Task requirements:
Find the line that contains "table_cell [828, 1537, 905, 1585]". Restate it and each following line exactly, through the end of the records.

Data provided:
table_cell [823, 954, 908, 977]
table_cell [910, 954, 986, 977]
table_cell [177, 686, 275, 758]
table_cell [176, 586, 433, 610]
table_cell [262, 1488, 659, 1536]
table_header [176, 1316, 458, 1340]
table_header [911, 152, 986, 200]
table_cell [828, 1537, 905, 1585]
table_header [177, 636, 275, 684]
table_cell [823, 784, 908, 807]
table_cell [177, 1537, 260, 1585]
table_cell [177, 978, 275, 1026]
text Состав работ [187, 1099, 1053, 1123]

Solution:
table_cell [828, 1537, 905, 1585]
table_header [177, 636, 275, 684]
table_cell [823, 784, 908, 807]
table_cell [177, 1537, 260, 1585]
table_cell [177, 978, 275, 1026]
text Состав работ [187, 1099, 1053, 1123]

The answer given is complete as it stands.